圧倒的マイノリティー
一人で知らない土地に住むことは東京で一人暮らしを始めた時にも経験したことだけど、
今までは大体、同年代の人と何かの同じ目的があって集まった人達の中でのコミュニティだったし、年齢、国籍はだいたい一緒だったから、自分がマイノリティーだと感じる経験はしてこなかった。
人間関係を一から構築していかなければならない場面は割と訪れるし、誰もが一度はかかえる友達できるかなという不安と期待は経験してきたから、新しい環境での新たな出会いに対してはワクワクの方が大きかった。

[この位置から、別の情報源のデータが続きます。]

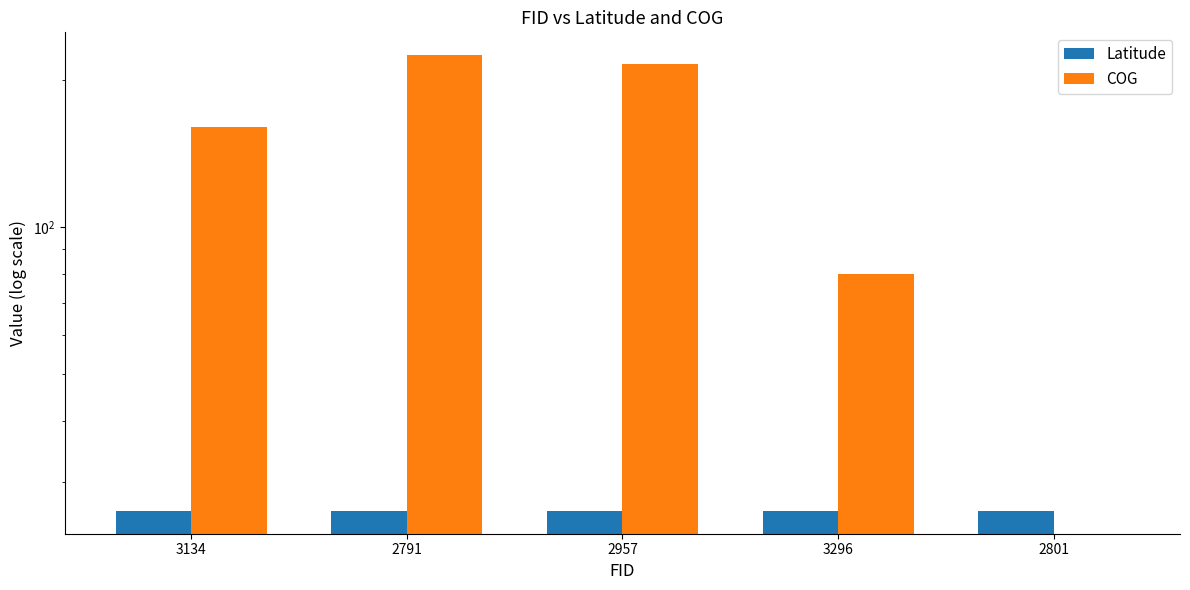

What is the label of the 4th bar from the right?

2791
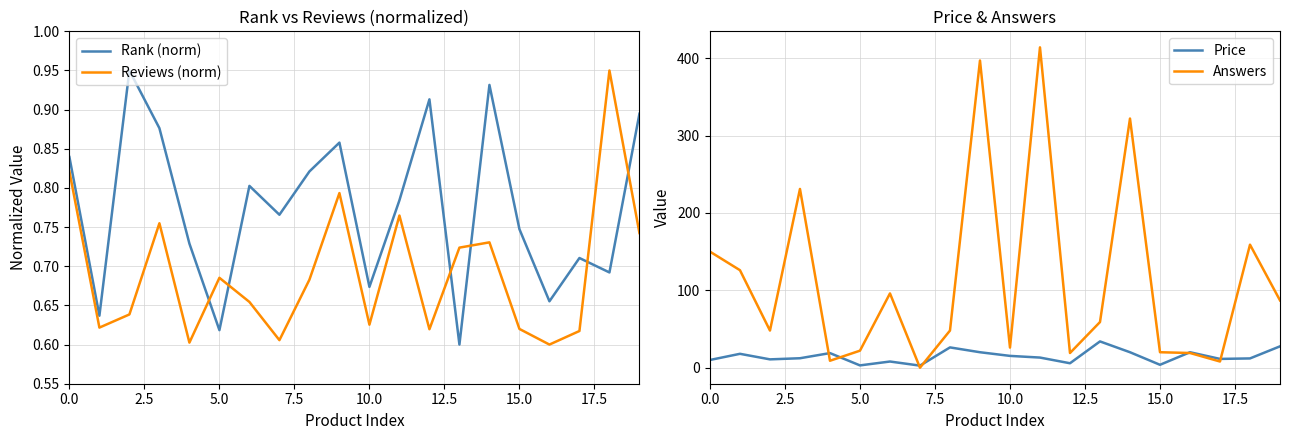

How many data points in Price are less than 13?

10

海外に住むという小さい頃からの夢がかなって今アメリカ在住3年目に入ろうとしているけれど、思い描いていたような「自由で気ままな海外生活」というよりは「圧倒的孤独との戦い」って感じの方が最初の一年くらいは強くて、知り合いは増えていくけど友達とは呼べない人だけが増えていき、やっと仲良くなったと思ったら帰国や卒業などでいなくなってしまうことばかりで、さみしさばかり募っていった。
元々パーソナルスペースが広めで、家族や親しい友人でさえも触れられたくない私の空間みたいなのに対する警戒心が強めで、週に1回は誰とも会わない日が必要な私だから、人に心を開くのに時間がかかるタイプではあるのだけど、幸いにも友達には恵まれ、よく顔広いねと言われるくらいだったからどうやって友達になるかなんて考えたことがなかった。

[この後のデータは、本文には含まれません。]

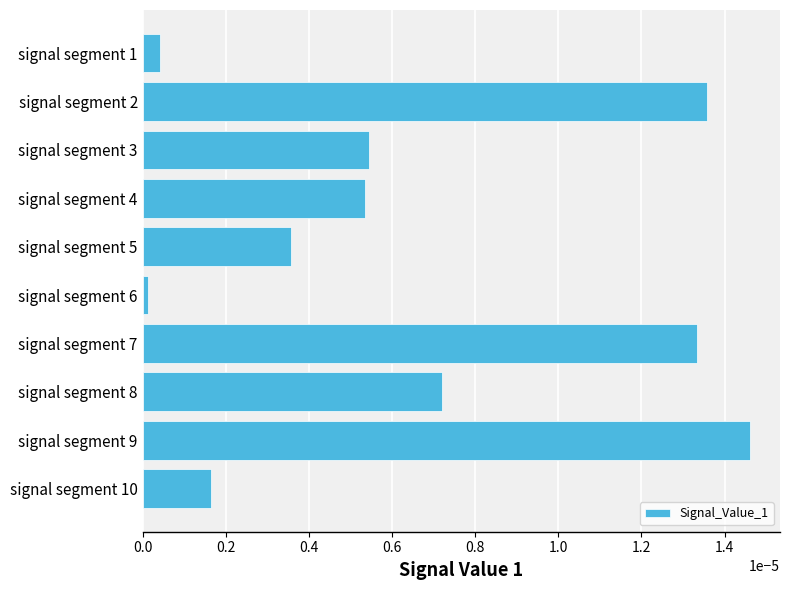

True or false: the data shows 0.0 at signal segment 8.

True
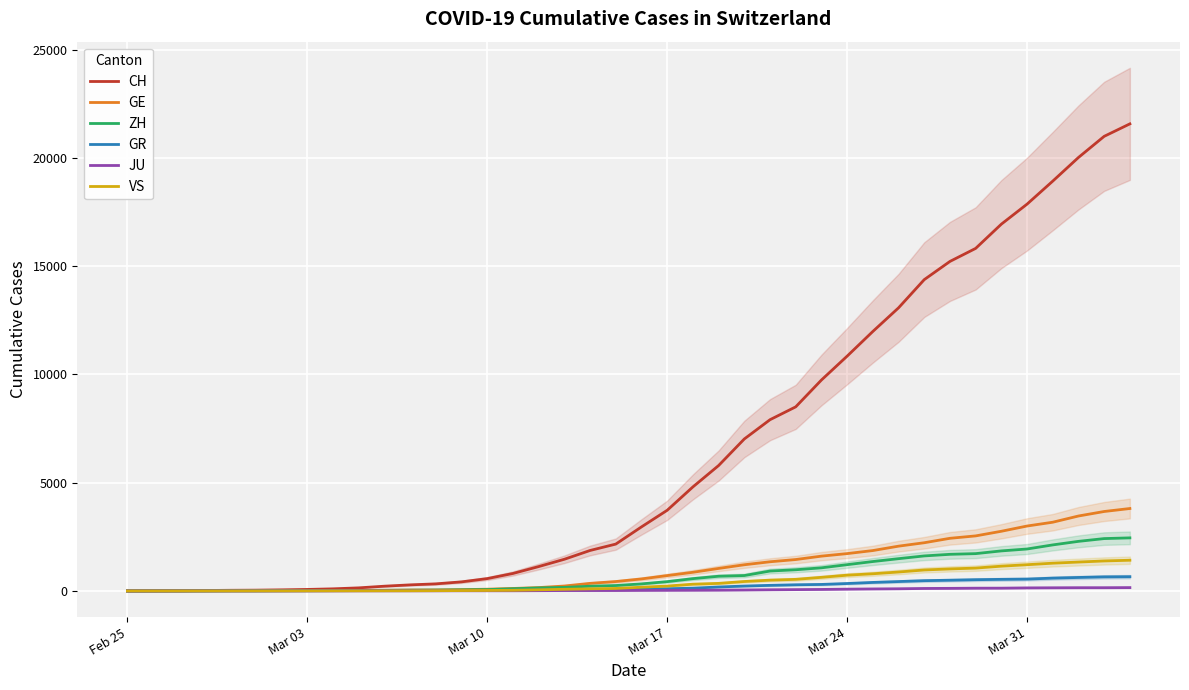

At how many categories does at least one series exceed 17874?

4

でも留学に行ってからというもの、“二人でお茶に行く人”を友達だとすると、自分からお茶しようと誘える人はなかなかいなかった。
大学院のクラスメイトはだいたい1クラス10~15人くらいそのうち女性は2~3人なことがほとんど。日本と違って大学院生になるのは大学卒業後すぐとは限らないから女性は既婚者が多い。そうなると同世代でないことが多く、友達というよりは先輩のような関係性になり、なかなか親しげにはできない(ここが日本人気質の抜けきらないところ)。

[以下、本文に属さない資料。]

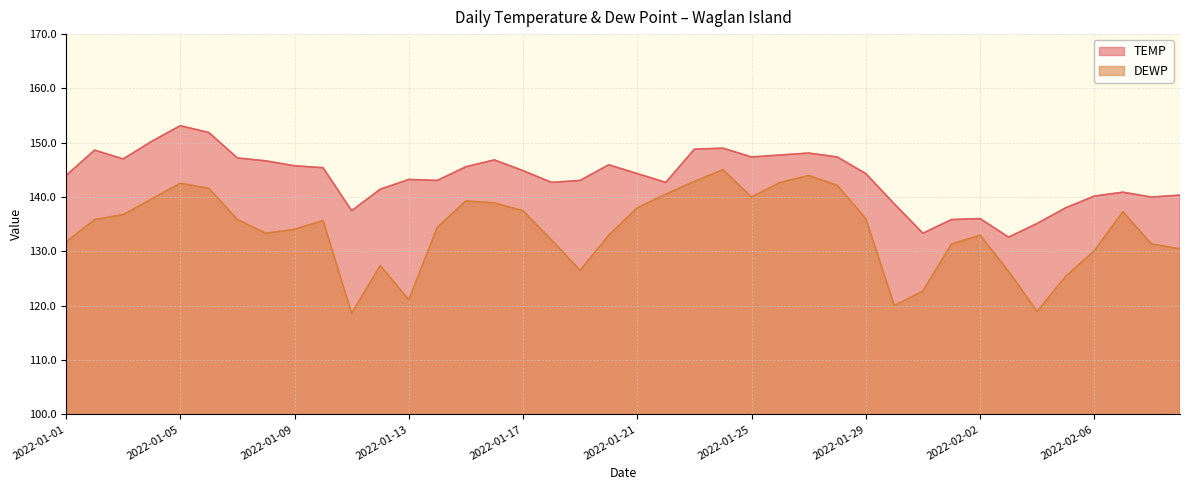

Which series has the widest spread of values?

DEWP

またクラスメイトは留学生も割りといてそういった面では自分だけが英語が堪能ではないというコンプレックスを緩和してくれるのはありがたい。
いつも感じるのは同じバックグラウンドがないと笑いのツボが違うということ。
説明しなくても分かる共通認識がないことは意外と共感するという点では難しい。
”日本人女性”に対する偏見は間違いなくあるし、初対面でAVの話をされることなんてもう驚かなくなるほどされてきた。でもそんなイメージを作っているのは実際たまにいるそんな日本人女性だったりするし、一概に否定できないから腹が立つ。
自分が違うと思うこと、そう思われたくないことは否定できるようになったから、
9人中私以外全員男性のクラスで「日本のAVは性教育ではない」とはっきり言えるようになった自分をちょっと褒めてあげたかった。
そんな圧倒的マイノリティーだと感じる環境は日本にいるときにはなかった体験だし、
意見を言わないことが同意であるとされたくないから
サイレントマジョリティーにはなりたくないと思えるようになった。